Les tests de résistance imposés par la Réserve fédérale américaine (Fed, banque centrale) aux banques implantées aux Etats-Unis ont réservé quelques déconvenues pour certaines. Sur les 31 établissements concernés par cette évaluation de leur solidité en cas de grave crise financière, un certain nombre d’entre eux se sont fait rappeler à l’ordre et devront revoir leur copie.

Le but de ces tests consiste à s’assurer que les grandes banques restent en situation de pouvoir  » continuer à prêter aux entreprises et aux ménages, même pendant une période de stress financier important « , a rappelé Daniel Tarullo, le gouverneur de la Fed, chargé des questions de régulation.

Les scénarios envisagés imaginent des défaillances d’entreprises en série, une chute marquée de la Bourse, un accroissement de la volatilité sur les marchés, bref, tout une série de phénomènes susceptibles de provoquer de lourdes pertes pour les banques.

La question étant de savoir si les établissements disposent de suffisamment de fonds propres par rapport à leurs engagements et qu’elles ne distribuent pas une part trop importante de leurs bénéfices à leurs actionnaires.

Deux banques étrangères – Deutsche Bank et Santander – se sont ainsi vu tout bonnement refuser leurs plans de distribution de dividendes.
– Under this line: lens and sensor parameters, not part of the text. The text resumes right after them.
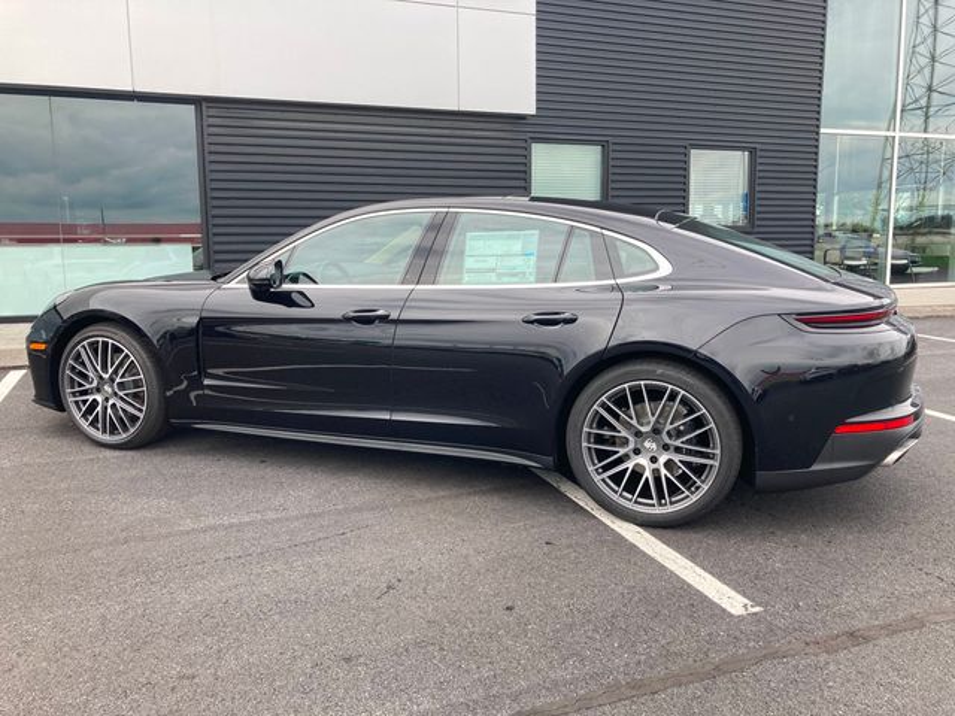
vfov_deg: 49.7
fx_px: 772
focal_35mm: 28
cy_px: 358
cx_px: 478
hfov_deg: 63.4
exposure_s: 1/237
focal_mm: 3.99
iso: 20
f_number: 1.8
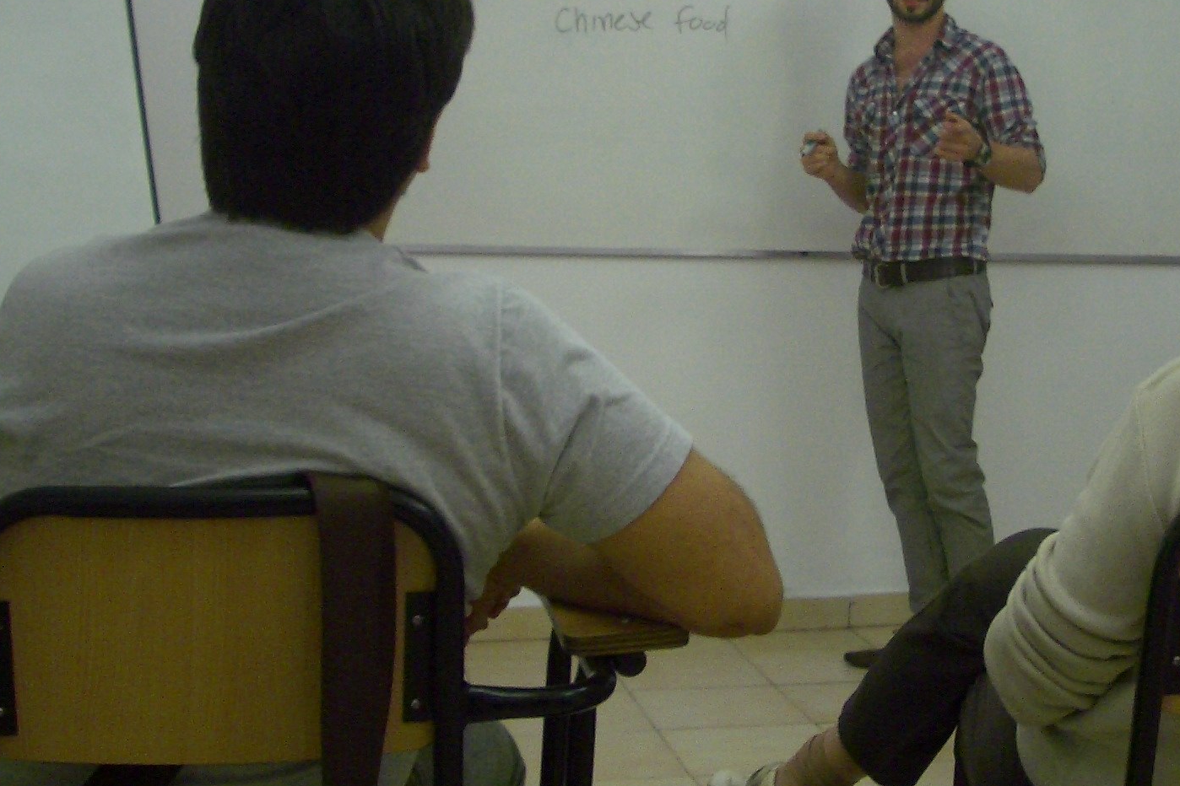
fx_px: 1967
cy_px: 285
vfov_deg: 22.6
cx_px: 825
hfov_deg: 33.0
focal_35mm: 60
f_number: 2.6
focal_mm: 5.8
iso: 100
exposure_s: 1/20
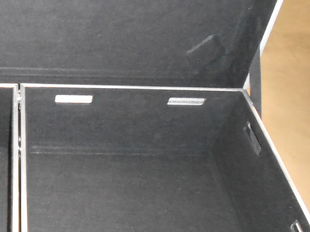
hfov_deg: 35.5
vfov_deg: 29.1
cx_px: 20
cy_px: 129
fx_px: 448
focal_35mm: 50
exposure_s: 1/30
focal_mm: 4.6
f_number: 3.2
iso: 640
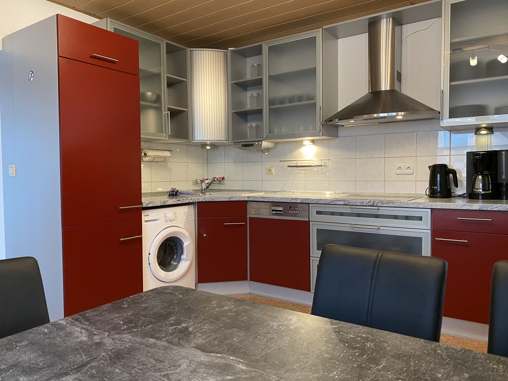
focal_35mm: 26
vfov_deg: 53.1
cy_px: 190
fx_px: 382
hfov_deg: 67.3
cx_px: 254
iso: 320
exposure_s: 1/50
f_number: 1.8
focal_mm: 4.25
Pour la banque espagnole, c’est la deuxième année consécutive qu’elle échoue à passer avec succès ces stress tests.

 » Carences significatives « 

La Fed a estimé que son plan de distribution de capital présentait  » des faiblesses critiques et généralisées « . Le dossier est d’autant plus sensible que Santander est un gros prêteur aux Etats-Unis.

Pour Deutsche Bank, le régulateur parle de  » carences nombreuses et significatives  » en termes d’identification des risques, aussi bien dans sa capacité à anticiper des pertes que dans sa façon de procéder à des contrôles internes. La banque allemande s’est défendue, dans un communiqué, en soulignant qu’elle avait recruté au total 1 800 salariés aux Etats-Unis chargés de renforcer ces contrôles.
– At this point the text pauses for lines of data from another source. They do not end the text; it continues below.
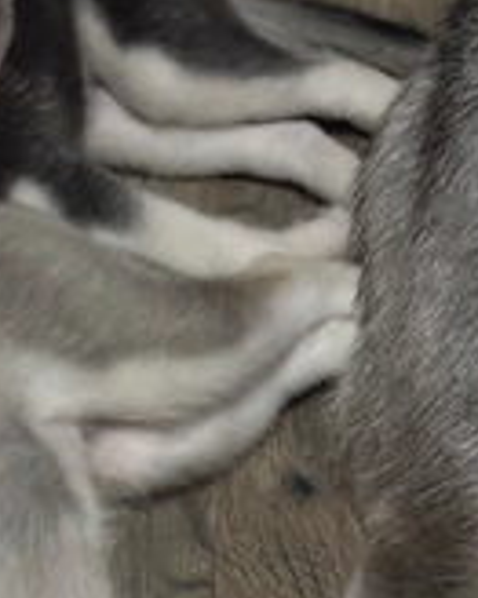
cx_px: 22
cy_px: 572
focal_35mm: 124
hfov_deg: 12.3
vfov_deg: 15.3
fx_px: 2195
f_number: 1.6
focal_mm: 5.96
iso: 400
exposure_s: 1/20
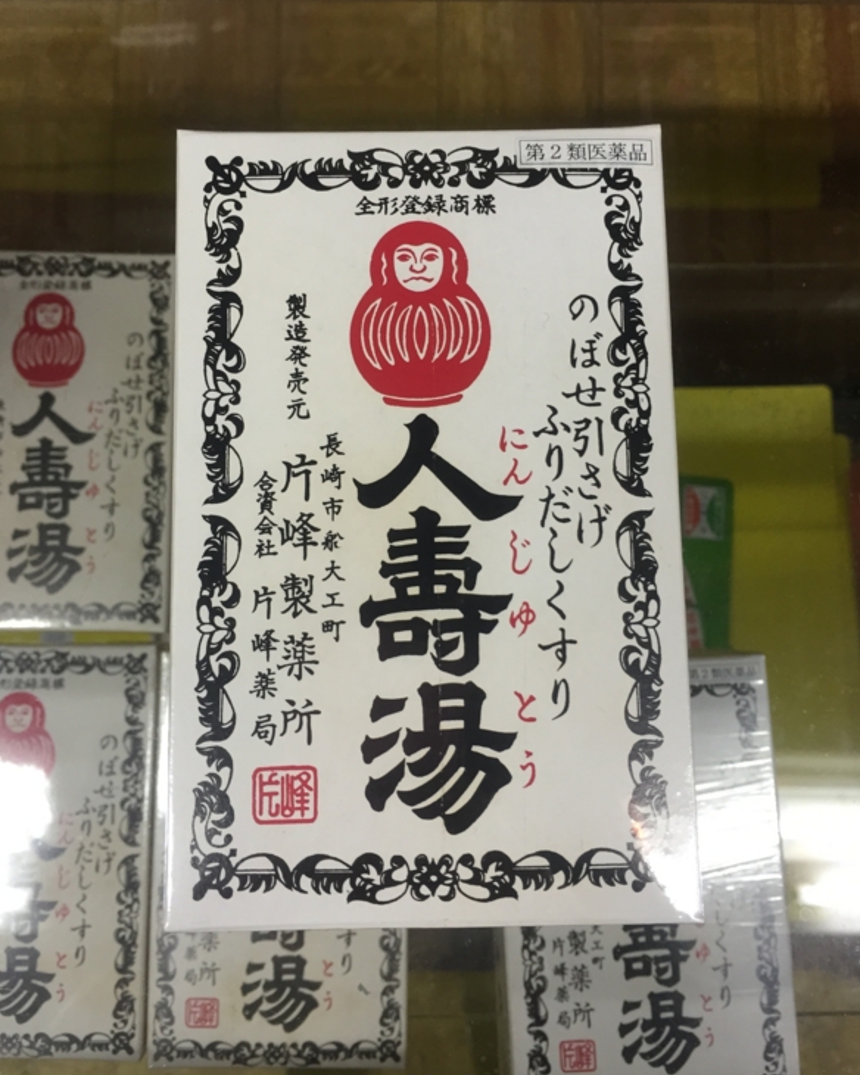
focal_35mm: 31
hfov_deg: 47.1
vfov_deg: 57.1
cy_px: 504
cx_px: 420
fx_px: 986
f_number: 2.2
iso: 100
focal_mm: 4.15
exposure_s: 1/30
Par ailleurs, Bank of America, la deuxième plus grosse banque américaine en termes d’actifs, n’a recueilli qu’une approbation  » sous condition « . Charge à elle d’apporter un certain nombre d’éléments d’ici à septembre afin d’obtenir le feu vert de la Fed pour distribuer un dividende et procéder à des rachats d’actions comme elle entend le faire.

Bank of America projette de lancer un plan de rachat d’actions de 4 milliards de dollars (3,76 milliards d’euros). Mais, là encore, le régulateur estime que les contrôles internes ne sont pas à la hauteur des attentes, ce qui fait peser un doute sur sa capacité à redistribuer autant d’argent aux actionnaires.

 » Nous croyons que ce programme de rachat d’actions est la meilleure façon de continuer à créer de la valeur pour nos actionnaires « , a toutefois maintenu Brian Moynihan, le patron du groupe bancaire dans un communiqué.

Enfin, le régulateur a également demandé à Goldman Sachs, JPMorgan Chase et Morgan Stanley de réduire la distribution de leurs profits à leurs actionnaires respectifs. Goldman Sachs se fait ainsi rappeler à l’ordre pour la deuxième année consécutive.

Morgan Stanley, de son côté, a dû revoir à la baisse les 5 milliards de dollars que la banque comptait redistribuer à ses actionnaires, en partie sous la forme de rachats d’action (à hauteur de 3,1 milliards) et en partie sous la forme d’une augmentation de 50 % du dividende. En revanche, Citigroup, qui avait échoué à ces tests deux fois lors des trois dernières années, a cette fois franchi l’obstacle avec succès.

Les contraintes imposées par la Fed aux grandes banques commencent à produire des effets spectaculaires en termes de distribution de dividendes. Selon Reality Share, une firme d’investissement citée par le Wall Street Journal, les 23 banques de l’indice S&P 500 avaient distribué en 2007 plus de 45 milliards de dollars à leurs actionnaires. Le chiffre est tombé à 26,4 milliards cette année.